Directive | Reproduce the items below, replacing every occurrence of "Mandag-torsdag" with "Monday–Thursday" and leaving everything else unchanged.

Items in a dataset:
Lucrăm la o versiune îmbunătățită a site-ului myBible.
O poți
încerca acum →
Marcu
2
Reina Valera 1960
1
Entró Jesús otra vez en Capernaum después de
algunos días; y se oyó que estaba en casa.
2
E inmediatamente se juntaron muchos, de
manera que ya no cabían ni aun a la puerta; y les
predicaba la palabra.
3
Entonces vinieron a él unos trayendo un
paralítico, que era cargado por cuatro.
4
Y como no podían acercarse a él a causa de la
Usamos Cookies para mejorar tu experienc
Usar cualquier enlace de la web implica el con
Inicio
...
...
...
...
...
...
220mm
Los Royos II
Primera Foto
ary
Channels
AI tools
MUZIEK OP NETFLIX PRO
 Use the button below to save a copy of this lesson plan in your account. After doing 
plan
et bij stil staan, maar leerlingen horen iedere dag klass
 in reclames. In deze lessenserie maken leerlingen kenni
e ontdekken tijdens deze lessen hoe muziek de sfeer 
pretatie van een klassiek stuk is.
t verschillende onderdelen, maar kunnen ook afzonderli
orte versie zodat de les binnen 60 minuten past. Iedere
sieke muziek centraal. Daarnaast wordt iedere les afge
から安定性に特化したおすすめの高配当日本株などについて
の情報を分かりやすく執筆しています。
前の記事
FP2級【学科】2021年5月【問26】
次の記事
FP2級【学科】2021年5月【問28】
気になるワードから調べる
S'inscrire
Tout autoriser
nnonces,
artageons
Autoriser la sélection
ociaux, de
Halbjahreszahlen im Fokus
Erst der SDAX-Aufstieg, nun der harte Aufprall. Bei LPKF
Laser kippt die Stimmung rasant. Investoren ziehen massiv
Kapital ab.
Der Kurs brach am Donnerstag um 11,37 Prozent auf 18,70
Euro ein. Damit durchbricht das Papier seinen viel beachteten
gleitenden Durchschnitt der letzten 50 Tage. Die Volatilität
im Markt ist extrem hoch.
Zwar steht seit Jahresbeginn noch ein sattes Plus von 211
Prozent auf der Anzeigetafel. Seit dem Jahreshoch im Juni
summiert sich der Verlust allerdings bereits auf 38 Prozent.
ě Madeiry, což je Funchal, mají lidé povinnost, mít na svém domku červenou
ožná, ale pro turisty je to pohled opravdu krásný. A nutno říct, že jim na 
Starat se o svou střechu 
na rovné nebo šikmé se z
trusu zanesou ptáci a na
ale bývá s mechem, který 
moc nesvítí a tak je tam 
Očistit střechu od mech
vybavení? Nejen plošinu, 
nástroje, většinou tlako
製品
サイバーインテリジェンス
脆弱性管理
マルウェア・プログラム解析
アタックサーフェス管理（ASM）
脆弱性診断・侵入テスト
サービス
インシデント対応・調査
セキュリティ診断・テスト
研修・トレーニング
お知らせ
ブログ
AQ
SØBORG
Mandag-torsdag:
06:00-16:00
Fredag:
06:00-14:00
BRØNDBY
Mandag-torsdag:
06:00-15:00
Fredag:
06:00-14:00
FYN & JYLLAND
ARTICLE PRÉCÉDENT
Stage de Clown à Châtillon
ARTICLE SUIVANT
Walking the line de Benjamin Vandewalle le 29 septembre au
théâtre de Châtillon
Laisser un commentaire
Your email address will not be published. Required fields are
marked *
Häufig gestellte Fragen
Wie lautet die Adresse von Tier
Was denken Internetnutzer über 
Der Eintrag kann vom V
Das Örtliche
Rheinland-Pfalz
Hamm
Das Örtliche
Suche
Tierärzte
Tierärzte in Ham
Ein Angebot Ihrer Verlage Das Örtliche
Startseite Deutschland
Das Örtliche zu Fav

Answer section |
Lucrăm la o versiune îmbunătățită a site-ului myBible.
O poți
încerca acum →
Marcu
2
Reina Valera 1960
1
Entró Jesús otra vez en Capernaum después de
algunos días; y se oyó que estaba en casa.
2
E inmediatamente se juntaron muchos, de
manera que ya no cabían ni aun a la puerta; y les
predicaba la palabra.
3
Entonces vinieron a él unos trayendo un
paralítico, que era cargado por cuatro.
4
Y como no podían acercarse a él a causa de la
Usamos Cookies para mejorar tu experienc
Usar cualquier enlace de la web implica el con
Inicio
...
...
...
...
...
...
220mm
Los Royos II
Primera Foto
ary
Channels
AI tools
MUZIEK OP NETFLIX PRO
 Use the button below to save a copy of this lesson plan in your account. After doing 
plan
et bij stil staan, maar leerlingen horen iedere dag klass
 in reclames. In deze lessenserie maken leerlingen kenni
e ontdekken tijdens deze lessen hoe muziek de sfeer 
pretatie van een klassiek stuk is.
t verschillende onderdelen, maar kunnen ook afzonderli
orte versie zodat de les binnen 60 minuten past. Iedere
sieke muziek centraal. Daarnaast wordt iedere les afge
から安定性に特化したおすすめの高配当日本株などについて
の情報を分かりやすく執筆しています。
前の記事
FP2級【学科】2021年5月【問26】
次の記事
FP2級【学科】2021年5月【問28】
気になるワードから調べる
S'inscrire
Tout autoriser
nnonces,
artageons
Autoriser la sélection
ociaux, de
Halbjahreszahlen im Fokus
Erst der SDAX-Aufstieg, nun der harte Aufprall. Bei LPKF
Laser kippt die Stimmung rasant. Investoren ziehen massiv
Kapital ab.
Der Kurs brach am Donnerstag um 11,37 Prozent auf 18,70
Euro ein. Damit durchbricht das Papier seinen viel beachteten
gleitenden Durchschnitt der letzten 50 Tage. Die Volatilität
im Markt ist extrem hoch.
Zwar steht seit Jahresbeginn noch ein sattes Plus von 211
Prozent auf der Anzeigetafel. Seit dem Jahreshoch im Juni
summiert sich der Verlust allerdings bereits auf 38 Prozent.
ě Madeiry, což je Funchal, mají lidé povinnost, mít na svém domku červenou
ožná, ale pro turisty je to pohled opravdu krásný. A nutno říct, že jim na 
Starat se o svou střechu 
na rovné nebo šikmé se z
trusu zanesou ptáci a na
ale bývá s mechem, který 
moc nesvítí a tak je tam 
Očistit střechu od mech
vybavení? Nejen plošinu, 
nástroje, většinou tlako
製品
サイバーインテリジェンス
脆弱性管理
マルウェア・プログラム解析
アタックサーフェス管理（ASM）
脆弱性診断・侵入テスト
サービス
インシデント対応・調査
セキュリティ診断・テスト
研修・トレーニング
お知らせ
ブログ
AQ
SØBORG
Monday–Thursday:
06:00-16:00
Fredag:
06:00-14:00
BRØNDBY
Monday–Thursday:
06:00-15:00
Fredag:
06:00-14:00
FYN & JYLLAND
ARTICLE PRÉCÉDENT
Stage de Clown à Châtillon
ARTICLE SUIVANT
Walking the line de Benjamin Vandewalle le 29 septembre au
théâtre de Châtillon
Laisser un commentaire
Your email address will not be published. Required fields are
marked *
Häufig gestellte Fragen
Wie lautet die Adresse von Tier
Was denken Internetnutzer über 
Der Eintrag kann vom V
Das Örtliche
Rheinland-Pfalz
Hamm
Das Örtliche
Suche
Tierärzte
Tierärzte in Ham
Ein Angebot Ihrer Verlage Das Örtliche
Startseite Deutschland
Das Örtliche zu Fav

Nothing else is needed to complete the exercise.